I keep my original score. During the rebuttal, the authors answered my questions.

格式问题

No

作者回复

We are very grateful to the reviewer for the feedback, and very pleased to have received positive reviews.

Q1. A direct shortcut implementation
A1. We have attempted to implement the original shortcut method for comparison. However, we observed that convergence was significantly slower and the resulting performance was not competitive with any other baselines (i.e., it failed to produce reasonable outputs at low sampling steps, such as 8-12). Henthforce, applying the original shortcut formulation to large models such as FLUX or SD3.5 appears to require substantial computational resources and/or non-trivial pretraining techniques, and we are concerned that our current implementation is not sufficient to support a fair comparison.

Q2. Notation consistency/ambiguous
A2. Thank you for the suggestion! We are now aware that some notational inconsistencies and ambiguities are indeed present, and we will do a careful revision in the next version of the paper to ensure clarity.

评论

Thank you for your response. I have no further questions.

最终决定

Tl;dr: Based on reviews, rebuttal and ensuing discussion I recommend accept.

Paper summary

This paper introduces an efficient distillation method, termed ShortCut distillation for Flow Matching (SCFM) based pre-trained models. The core claim is obviating the need for explicit step-size conditioning. A new objective function based on the self-consistency principle is proposed. Reasonable empirical validation is provided, demonstrating that the method can distill very alrge models.

Strengths and weaknesses

Strengths: 1) Efficiency: Both distillation time and data efficiency. 2) Results: Experimental results are appealing, 3) Simplicity: No model changes are required, results shown on two large models.
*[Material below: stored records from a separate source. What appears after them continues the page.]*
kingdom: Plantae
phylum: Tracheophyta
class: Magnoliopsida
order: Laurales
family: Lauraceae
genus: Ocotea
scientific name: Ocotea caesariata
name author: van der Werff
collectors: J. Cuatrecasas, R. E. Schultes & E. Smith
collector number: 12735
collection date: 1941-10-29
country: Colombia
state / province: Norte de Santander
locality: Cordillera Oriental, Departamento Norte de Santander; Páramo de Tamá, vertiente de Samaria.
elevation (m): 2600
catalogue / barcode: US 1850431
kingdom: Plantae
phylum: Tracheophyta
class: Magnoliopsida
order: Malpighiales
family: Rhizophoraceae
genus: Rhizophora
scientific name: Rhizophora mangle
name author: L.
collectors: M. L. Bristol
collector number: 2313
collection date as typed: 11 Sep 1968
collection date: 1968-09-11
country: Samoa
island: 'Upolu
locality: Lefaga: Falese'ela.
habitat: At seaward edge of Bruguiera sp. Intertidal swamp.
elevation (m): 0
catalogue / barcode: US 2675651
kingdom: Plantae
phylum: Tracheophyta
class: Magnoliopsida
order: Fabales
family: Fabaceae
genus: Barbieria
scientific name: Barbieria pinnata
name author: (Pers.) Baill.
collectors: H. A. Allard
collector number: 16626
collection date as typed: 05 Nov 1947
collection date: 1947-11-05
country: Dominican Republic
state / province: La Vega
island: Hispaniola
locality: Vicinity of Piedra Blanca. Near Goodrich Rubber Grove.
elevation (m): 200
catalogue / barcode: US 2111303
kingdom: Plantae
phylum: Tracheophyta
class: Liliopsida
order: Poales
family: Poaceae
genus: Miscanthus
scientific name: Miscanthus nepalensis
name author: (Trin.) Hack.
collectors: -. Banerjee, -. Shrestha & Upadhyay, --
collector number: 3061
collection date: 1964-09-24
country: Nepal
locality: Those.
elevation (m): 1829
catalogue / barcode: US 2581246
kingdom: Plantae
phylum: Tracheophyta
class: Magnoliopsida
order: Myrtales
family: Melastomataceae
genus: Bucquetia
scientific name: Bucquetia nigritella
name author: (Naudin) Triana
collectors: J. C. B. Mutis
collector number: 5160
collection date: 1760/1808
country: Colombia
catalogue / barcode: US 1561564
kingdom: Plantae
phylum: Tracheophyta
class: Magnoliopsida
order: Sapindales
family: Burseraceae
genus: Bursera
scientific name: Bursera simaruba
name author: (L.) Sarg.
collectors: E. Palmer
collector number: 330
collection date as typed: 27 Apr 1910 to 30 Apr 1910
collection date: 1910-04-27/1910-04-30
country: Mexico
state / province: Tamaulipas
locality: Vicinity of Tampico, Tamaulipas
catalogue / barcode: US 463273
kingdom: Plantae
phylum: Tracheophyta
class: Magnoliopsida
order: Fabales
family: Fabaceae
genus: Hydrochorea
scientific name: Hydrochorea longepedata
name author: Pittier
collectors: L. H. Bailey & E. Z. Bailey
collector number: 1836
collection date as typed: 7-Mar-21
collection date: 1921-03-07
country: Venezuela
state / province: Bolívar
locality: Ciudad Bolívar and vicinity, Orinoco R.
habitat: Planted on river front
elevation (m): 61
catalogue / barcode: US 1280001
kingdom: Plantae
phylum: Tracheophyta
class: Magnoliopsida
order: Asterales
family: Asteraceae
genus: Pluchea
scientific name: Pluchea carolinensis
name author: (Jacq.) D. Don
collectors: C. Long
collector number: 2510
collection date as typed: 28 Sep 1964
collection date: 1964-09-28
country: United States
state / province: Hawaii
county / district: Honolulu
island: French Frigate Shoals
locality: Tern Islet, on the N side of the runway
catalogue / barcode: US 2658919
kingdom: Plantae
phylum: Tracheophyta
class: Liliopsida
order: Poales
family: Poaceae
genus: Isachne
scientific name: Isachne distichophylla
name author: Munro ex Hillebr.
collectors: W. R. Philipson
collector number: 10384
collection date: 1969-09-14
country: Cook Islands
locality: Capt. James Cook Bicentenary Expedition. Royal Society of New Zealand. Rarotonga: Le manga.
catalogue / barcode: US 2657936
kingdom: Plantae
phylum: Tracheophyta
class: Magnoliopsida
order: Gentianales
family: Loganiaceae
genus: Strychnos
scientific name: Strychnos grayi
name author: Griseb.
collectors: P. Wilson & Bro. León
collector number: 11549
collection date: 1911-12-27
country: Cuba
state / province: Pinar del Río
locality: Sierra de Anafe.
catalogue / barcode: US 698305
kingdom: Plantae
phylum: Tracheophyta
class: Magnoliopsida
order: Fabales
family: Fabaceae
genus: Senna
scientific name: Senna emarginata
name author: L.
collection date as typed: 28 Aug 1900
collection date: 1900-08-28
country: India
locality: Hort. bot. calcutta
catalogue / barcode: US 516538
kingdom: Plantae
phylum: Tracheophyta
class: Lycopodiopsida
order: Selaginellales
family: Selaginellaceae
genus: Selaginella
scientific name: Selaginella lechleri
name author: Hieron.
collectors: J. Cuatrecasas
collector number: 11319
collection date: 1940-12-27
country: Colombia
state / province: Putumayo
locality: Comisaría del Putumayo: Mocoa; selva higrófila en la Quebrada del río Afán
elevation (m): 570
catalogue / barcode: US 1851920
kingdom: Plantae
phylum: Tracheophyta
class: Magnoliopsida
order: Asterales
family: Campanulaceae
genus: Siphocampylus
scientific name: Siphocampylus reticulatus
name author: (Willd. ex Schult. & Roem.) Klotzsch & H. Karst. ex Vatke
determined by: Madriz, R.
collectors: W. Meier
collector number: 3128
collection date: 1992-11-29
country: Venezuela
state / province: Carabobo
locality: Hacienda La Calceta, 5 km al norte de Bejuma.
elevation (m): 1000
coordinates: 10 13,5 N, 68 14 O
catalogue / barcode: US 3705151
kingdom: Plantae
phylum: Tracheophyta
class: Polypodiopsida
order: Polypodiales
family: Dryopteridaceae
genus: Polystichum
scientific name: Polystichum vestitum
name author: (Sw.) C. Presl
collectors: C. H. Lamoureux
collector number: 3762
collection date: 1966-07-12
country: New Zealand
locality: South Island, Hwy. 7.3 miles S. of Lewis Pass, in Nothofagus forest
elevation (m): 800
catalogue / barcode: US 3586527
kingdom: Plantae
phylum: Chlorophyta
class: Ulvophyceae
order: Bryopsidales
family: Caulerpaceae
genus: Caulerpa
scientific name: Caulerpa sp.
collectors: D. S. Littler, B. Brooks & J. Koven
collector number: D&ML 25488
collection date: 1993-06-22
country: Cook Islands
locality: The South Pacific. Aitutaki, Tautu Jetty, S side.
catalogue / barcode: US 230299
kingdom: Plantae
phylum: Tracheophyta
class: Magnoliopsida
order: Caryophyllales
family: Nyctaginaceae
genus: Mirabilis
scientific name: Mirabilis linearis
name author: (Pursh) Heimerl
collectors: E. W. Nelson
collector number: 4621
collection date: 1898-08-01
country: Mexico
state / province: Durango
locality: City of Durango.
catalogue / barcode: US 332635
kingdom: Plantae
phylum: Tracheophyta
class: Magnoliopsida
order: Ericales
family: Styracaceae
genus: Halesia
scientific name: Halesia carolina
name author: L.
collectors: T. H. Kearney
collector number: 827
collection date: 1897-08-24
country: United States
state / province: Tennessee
Weaknesses: 1) Theory: It is optimistically assumed that the velocity field will get straightened rather than explicitly being targeted or guaranteed. 2) As Reviewer VfPo notes, the existence of a single velocity field V(x_t, t) for all step sizes is not obvious. Author’s clarify this as an empirical observation. 3) Ablation: missing comparison with original shortcut model (R: SAAF) would make paper stronger.

Decision justification

Main reasons are novelty, promising empirical results and practical significance. Important problem of slow sampling speed of diffusion models is tackled with a method that has low computational overhead. All three reviewers were satisfied with author responses and provided positive ratings.